> _Activity_
Copy the stretch from the line containing "Use filters to refine the search results." through the end of the items, character for character, and leave the pictures out.

(Dataset entries)
· · · · ·

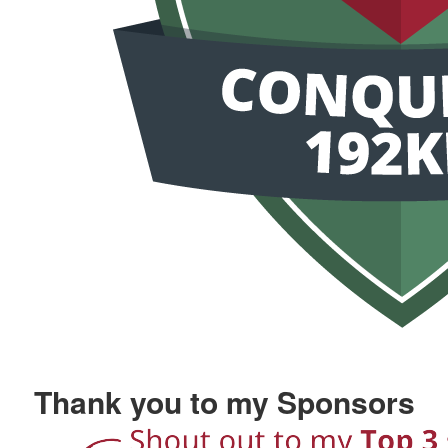
Thank you to my Sponsors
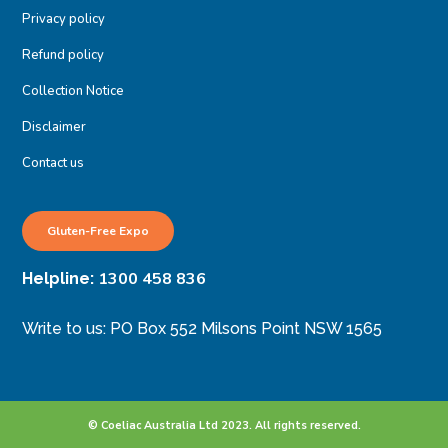
Privacy policy
Refund policy
Collection Notice
Disclaimer
Contact us
Gluten-Free Expo
1300 458 836
Helpline:
Write to us: PO Box 552 Milsons Point NSW 1565
© Coeliac Australia Ltd 2023. All rights reserved.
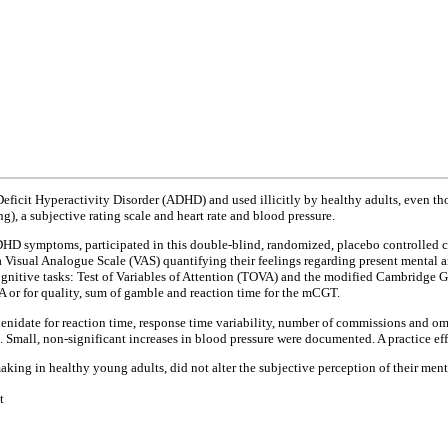
Deficit Hyperactivity Disorder (ADHD) and used illicitly by healthy adults, even th
), a subjective rating scale and heart rate and blood pressure.
ADHD symptoms, participated in this double-blind, randomized, placebo controlled c
 a Visual Analogue Scale (VAS) quantifying their feelings regarding present mental
ognitive tasks: Test of Variables of Attention (TOVA) and the modified Cambridge
 or for quality, sum of gamble and reaction time for the mCGT.
nidate for reaction time, response time variability, number of commissions and omi
Small, non-significant increases in blood pressure were documented. A practice effe
aking in healthy young adults, did not alter the subjective perception of their ment
t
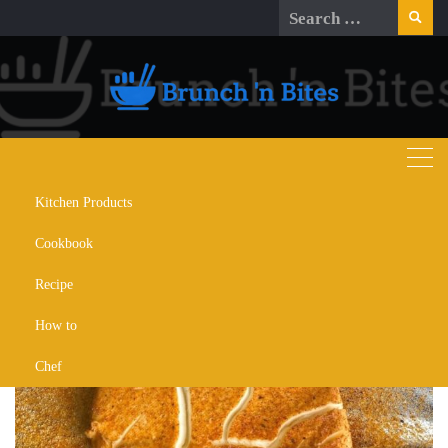
Skip
Search
to
for:
content
Kitchen Products
Day:
November 30, 2023
Cookbook
Recipe
How to
Chef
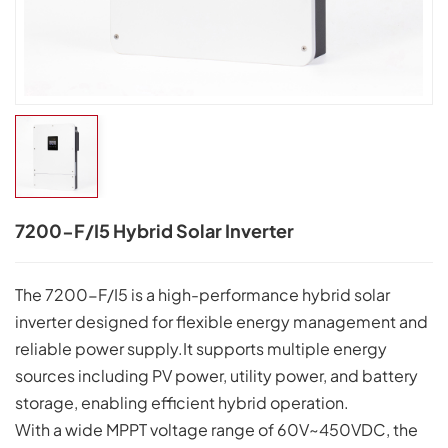
7200-F/I5 Hybrid Solar Inverter
The 7200-F/I5 is a high-performance hybrid solar
inverter designed for flexible energy management and
reliable power supply.It supports multiple energy
sources including PV power, utility power, and battery
storage, enabling efficient hybrid operation.
With a wide MPPT voltage range of 60V~450VDC, the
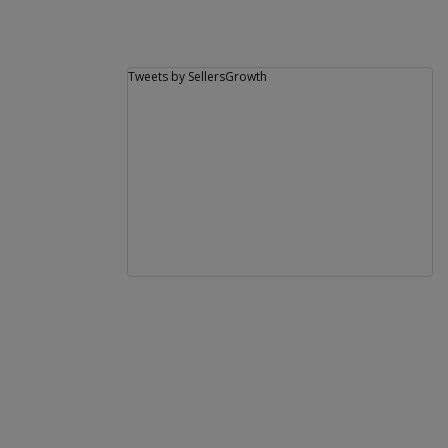
Tweets by SellersGrowth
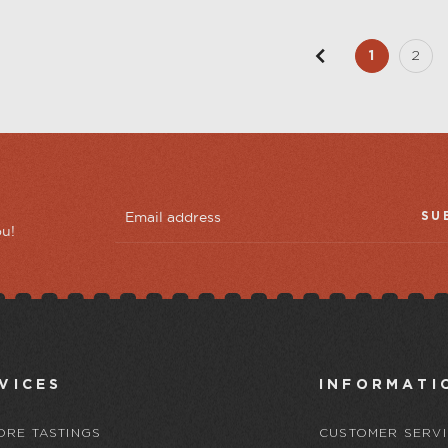
1
2
SU
ou!
VICES
INFORMATI
ORE TASTINGS
CUSTOMER SERVI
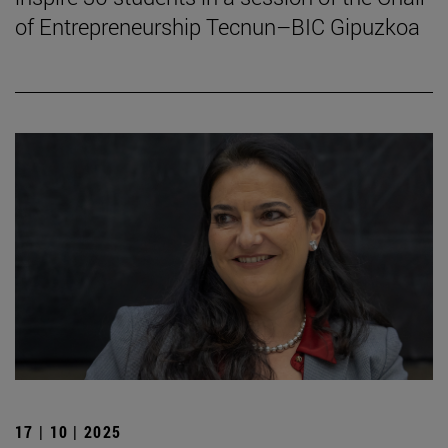
of Entrepreneurship Tecnun–BIC Gipuzkoa
17 | 10 | 2025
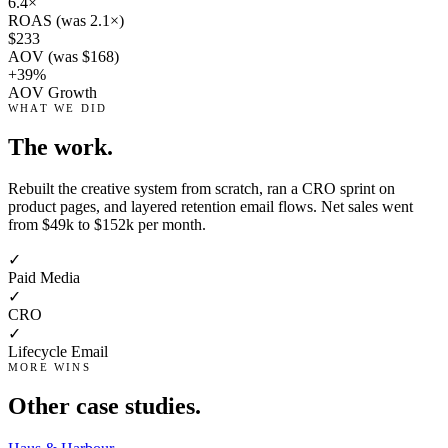
6.4×
ROAS (was 2.1×)
$233
AOV (was $168)
+39%
AOV Growth
WHAT WE DID
The work.
Rebuilt the creative system from scratch, ran a CRO sprint on
product pages, and layered retention email flows. Net sales went
from $49k to $152k per month.
✓
Paid Media
✓
CRO
✓
Lifecycle Email
MORE WINS
Other case studies.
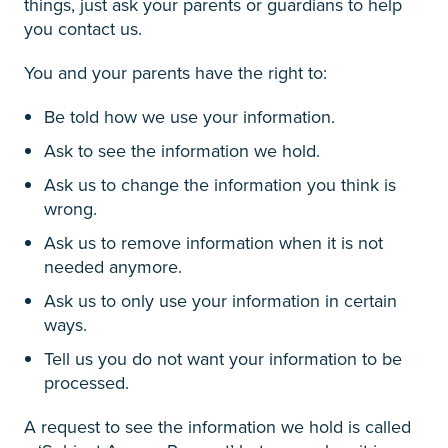
things, just ask your parents or guardians to help
you contact us.
You and your parents have the right to:
Be told how we use your information.
Ask to see the information we hold.
Ask us to change the information you think is
wrong.
Ask us to remove information when it is not
needed anymore.
Ask us to only use your information in certain
ways.
Tell us you do not want your information to be
processed.
A request to see the information we hold is called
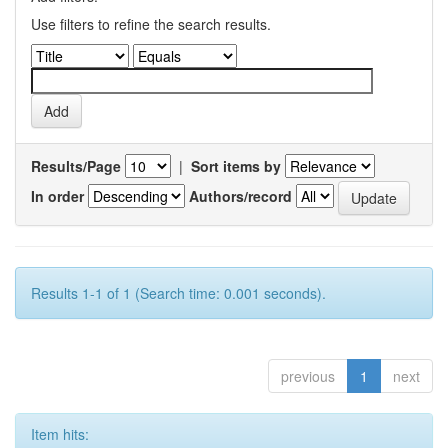
Use filters to refine the search results.
Results/Page
|
Sort items by
In order
Authors/record
Results 1-1 of 1 (Search time: 0.001 seconds).
previous
1
next
Item hits:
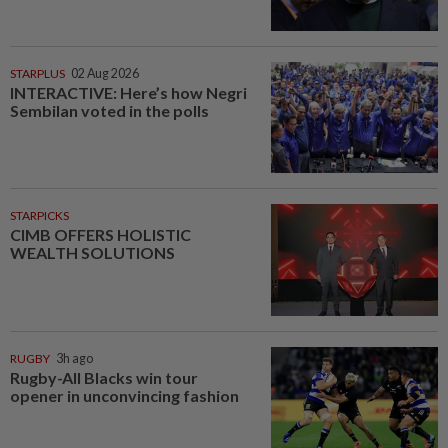
STARPLUS
02 Aug 2026
INTERACTIVE: Here’s how Negri
Sembilan voted in the polls
STARPICKS
CIMB OFFERS HOLISTIC
WEALTH SOLUTIONS
RUGBY
3h ago
Rugby-All Blacks win tour
opener in unconvincing fashion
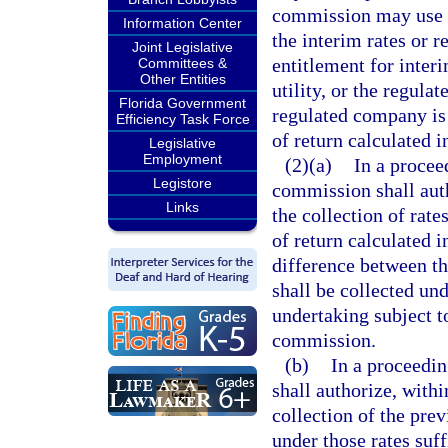
commission may use t
Information Center
the interim rates or r
Joint Legislative
entitlement for interi
Committees &
Other Entities
utility, or the regula
Florida Government
regulated company is 
Efficiency Task Force
of return calculated 
Legislative
Employment
(2)(a)
In a proceed
Legistore
commission shall autho
Links
the collection of rate
of return calculated 
difference between th
shall be collected und
undertaking subject to
commission.
(b)
In a proceedin
shall authorize, withi
collection of the pre
under those rates suff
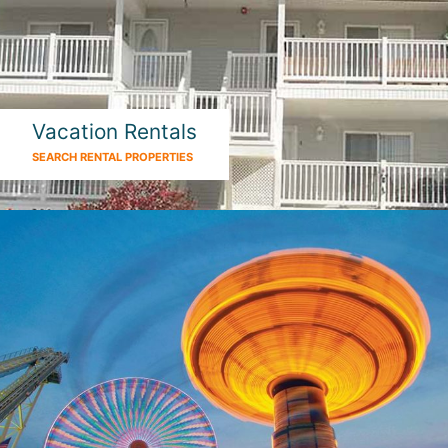
Vacation Rentals
SEARCH RENTAL PROPERTIES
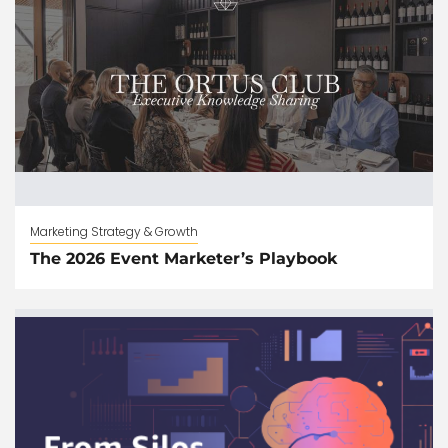
Marketing Strategy & Growth
The 2026 Event Marketer’s Playbook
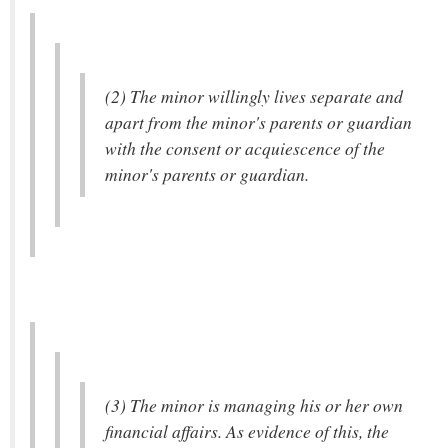
(2) The minor willingly lives separate and
apart from the minor's parents or guardian
with the consent or acquiescence of the
minor's parents or guardian.
(3) The minor is managing his or her own
financial affairs. As evidence of this, the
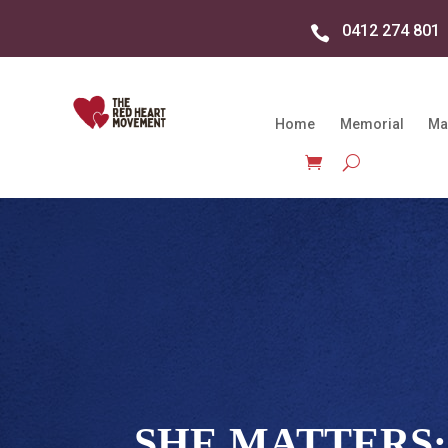
0412 274 801

Home
Memorial
Ma
SHE MATTERS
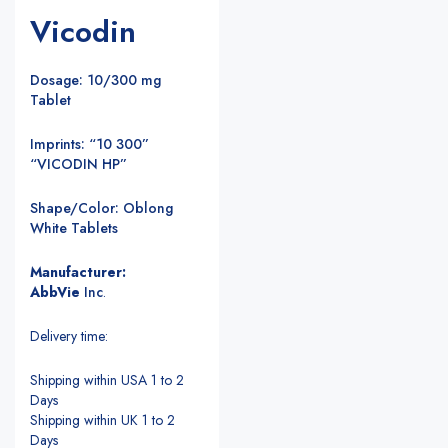
Vicodin
Dosage: 10/300 mg
Tablet
Imprints: “10 300”
“VICODIN HP”
Shape/Color: Oblong
White Tablets
Manufacturer:
AbbVie
Inc
.
Delivery time:
Shipping within USA 1 to 2
Days
Shipping within UK 1 to 2
Days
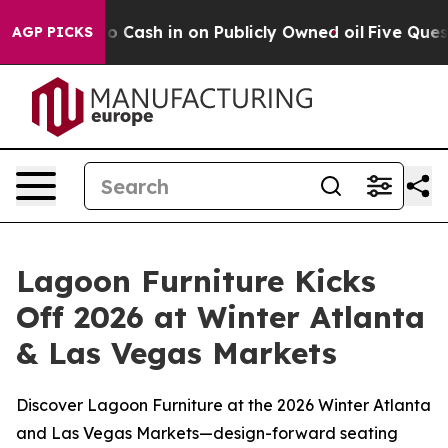
nce to Cash in on Publicly Owned oil
Five Questions t
AGP PICKS
Lagoon Furniture Kicks
Off 2026 at Winter Atlanta
& Las Vegas Markets
Discover Lagoon Furniture at the 2026 Winter Atlanta
and Las Vegas Markets—design-forward seating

· · · · ·

> _Solution to this problem_
Use filters to refine the search results.
Results/Page
|
Sort items by
In order
Authors/record
Results 1-1 of 1 (Search time: 0.001 seconds).
previous
1
next
Item hits:
STARPLUS
02 Aug 2026
INTERACTIVE: Here’s how Negri
Sembilan voted in the polls
STARPICKS
CIMB OFFERS HOLISTIC
WEALTH SOLUTIONS
RUGBY
3h ago
Rugby-All Blacks win tour
opener in unconvincing fashion
commission may use t
Information Center
the interim rates or r
Joint Legislative
entitlement for interi
Committees &
Other Entities
utility, or the regula
Florida Government
regulated company is 
Efficiency Task Force
of return calculated 
Legislative
Employment
(2)(a)
In a proceed
Legistore
commission shall autho
Links
the collection of rate
of return calculated 
difference between th
shall be collected und
undertaking subject to
commission.
(b)
In a proceedin
shall authorize, withi
collection of the pre
under those rates suff
Vacation Rentals
SEARCH RENTAL PROPERTIES
Marketing Strategy & Growth
The 2026 Event Marketer’s Playbook
(2) The minor willingly lives separate and
apart from the minor's parents or guardian
with the consent or acquiescence of the
minor's parents or guardian.
(3) The minor is managing his or her own
financial affairs. As evidence of this, the
0412 274 801

Home
Memorial
Ma
SHE MATTERS
Vicodin
Dosage: 10/300 mg
Tablet
Imprints: “10 300”
“VICODIN HP”
Shape/Color: Oblong
White Tablets
Manufacturer:
AbbVie
Inc
.
Delivery time:
Shipping within USA 1 to 2
Days
Shipping within UK 1 to 2
Days
nce to Cash in on Publicly Owned oil
Five Questions t
AGP PICKS
Lagoon Furniture Kicks
Off 2026 at Winter Atlanta
& Las Vegas Markets
Discover Lagoon Furniture at the 2026 Winter Atlanta
and Las Vegas Markets—design-forward seating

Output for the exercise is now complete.